The CGI image of the redesign that started all the trouble , as shown in the Observer. Picture Credit: Selldorf Architects

The suggestion was that Selldorf, who has done a great deal of work on contemporary art galleries, was removing the complexities and contradictions of the work of Venturi and Scott Brown. Rowan Moore, author of the accompanying article, wrote that Selldorf’s “approach is understated, refined, neutral. She proposes opening up, making space, bringing in light, creating what she calls ‘a more generous and welcoming space’. Neither she nor Finaldi, though, are yet showing to the awkward brilliance of Venturi and Scott Brown all the love that it deserves”.

This article and the scheme itself have provoked a huge amount of sometimes ill-tempered, as well as passionate, criticism of both the National Gallery and Annabelle Selldorf on both sides of the Atlantic for their apparent insensitivity to the particular and, in some ways, unconventional architectural qualities of the Sainsbury Wing.  In particular, the Twentieth Century Society objected to what was proposed, arguing for the integrity of the original design of the Sainsbury Wing and that it should be respected, not neutered.

So, Selldorf and her historical advisors, including Purcell, the conservation architects, have gone back to the drawing board and have made revisions to what is proposed. Instead of treating the entrance spaces in a neutral way, they have been encouraged to adopt elements of the beaux arts vocabulary of the original scheme, including the playful Egyptian columns which originally marked the entrance to the bookshop.  One could say that the revisions are minor.

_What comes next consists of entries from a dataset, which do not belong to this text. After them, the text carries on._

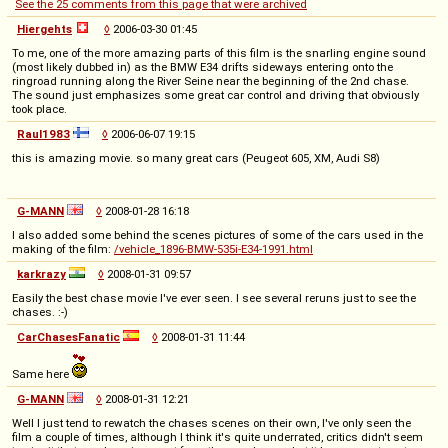
See the 25 comments from this page that were archived
Hiergehts
◊
2006-03-30 01:45
To me, one of the more amazing parts of this film is the snarling engine sound
(most likely dubbed in) as the BMW E34 drifts sideways entering onto the
ringroad running along the River Seine near the beginning of the 2nd chase.
The sound just emphasizes some great car control and driving that obviously
took place.
Raul1983
◊
2006-06-07 19:15
this is amazing movie. so many great cars (Peugeot 605, XM, Audi S8)
G-MANN
◊
2008-01-28 16:18
I also added some behind the scenes pictures of some of the cars used in the
making of the film:
/vehicle_1896-BMW-535i-E34-1991.html
karkrazy
◊
2008-01-31 09:57
Easily the best chase movie I've ever seen. I see several reruns just to see the
chases. :-)
CarChasesFanatic
◊
2008-01-31 11:44
Same here
G-MANN
◊
2008-01-31 12:21
Well I just tend to rewatch the chases scenes on their own, I've only seen the
film a couple of times, although I think it's quite underrated, critics didn't seem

View of Sainsbury Wing ground floor looking northeast towards Grand Staircase. Picture Credit: Selldorf Architects

But they remove some of the discordance of what is proposed. The floorplate of the original mezzanine first floor where the restaurant used to be is still being cut back in two places to create an element of double-height space in the entrance.  Denise Scott Brown compares the design of the building to a double-decker sandwich, with a high-ceilinged top floor and a high-ceilinged basement with two low-ceilinged floors sandwiched in between.

View looking east from new double-height space along Whitcomb Street. Picture Credit: Selldorf Architects

But the changes have been made following the spirit of a drawing done by Robert Venturi which suggests an element of fluidity in the original design, so that the first floor now has a curvilinear balcony overlooking the bottom of the Grand Staircase.  The spaces of the entrance are, if anything, now a touch more complex than the original, juxtaposing low-ceilinged space with high, and they have been designed in such a way as to respect its architectural language, including bold rustication. The columns are no longer clad in wood, but pietra serena.

Robert Venturi’s Sketch of Sainsbury Wing gallery floor. Via Colin Amery, A Celebration of Art & Architecture: The National Gallery
Sainsbury Wing (London: National Gallery Publications Limited, 1991), 75.

The plans are now with the planners at Westminster City Council. Eight former Presidents of the RIBA have written to object to what is proposed as “an act of vandalism”. I would urge them to study the revised scheme in detail and, if possible, read the lecture which Selldorf gave recently at the RIBA which explained her thinking and that of the National Gallery in great and scrupulous detail.

In its current form, Selldorf’s scheme should be supported as a sympathetic modification to the original building in line with changed attitudes towards democratic public access. It will allow all visitors, including those in wheelchairs, to enter the building through the same entrance at street level, to meet up with friends in a generous public space, to check their coats on the floor below, before climbing the Grand Staircase or take a lift to see one of the greatest collections of paintings in the world.